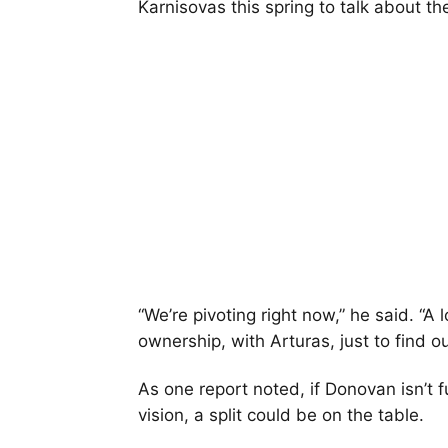
Karnisovas this spring to talk about t
“We’re pivoting right now,” he said. “A 
ownership, with Arturas, just to find 
As one report noted, if Donovan isn’t
vision, a split could be on the table.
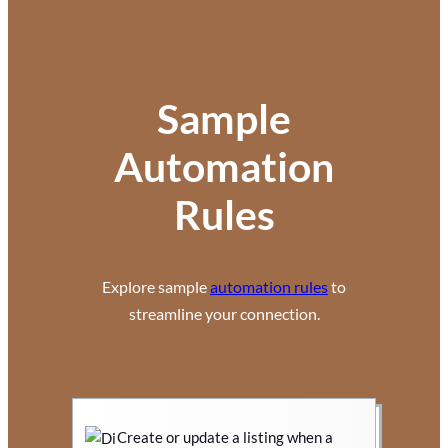
Sample
Automation
Rules
Explore sample
automation rules
to
streamline your connection.
Create or update a listing when a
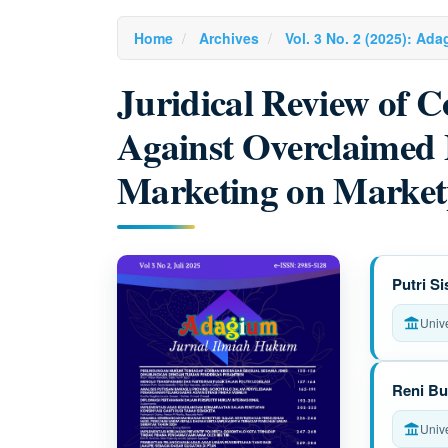
Home
Archives
Vol. 3 No. 2 (2025): Ad
Juridical Review of 
Against Overclaimed
Marketing on Market
Article
M
Putri S
Sidebar
a
Univ
i
n
Reni Bu
A
Univ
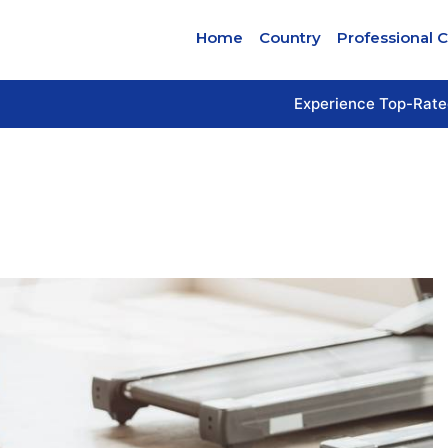
Home
Country
Professional 
Experience Top-Rate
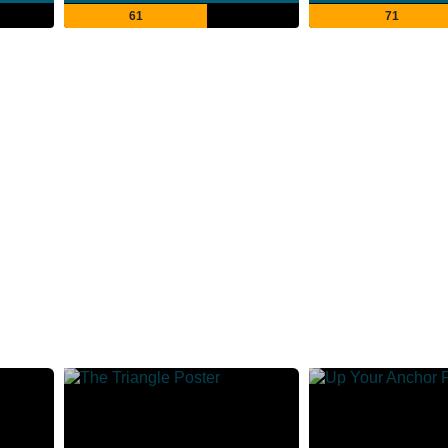
61
71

About this task - Return exactly the line containing "Explore sample" and every line after it, up to and including the final line of the entries above. Pictures stay out.

Solution -
Explore sample
automation rules
to
streamline your connection.
Create or update a listing when a
Home
Archives
Vol. 3 No. 2 (2025): Ad
Juridical Review of 
Against Overclaimed
Marketing on Market
Article
M
Putri S
Sidebar
a
Univ
i
n
Reni Bu
A
Univ
Home
Country
Professional 
Experience Top-Rate
61
71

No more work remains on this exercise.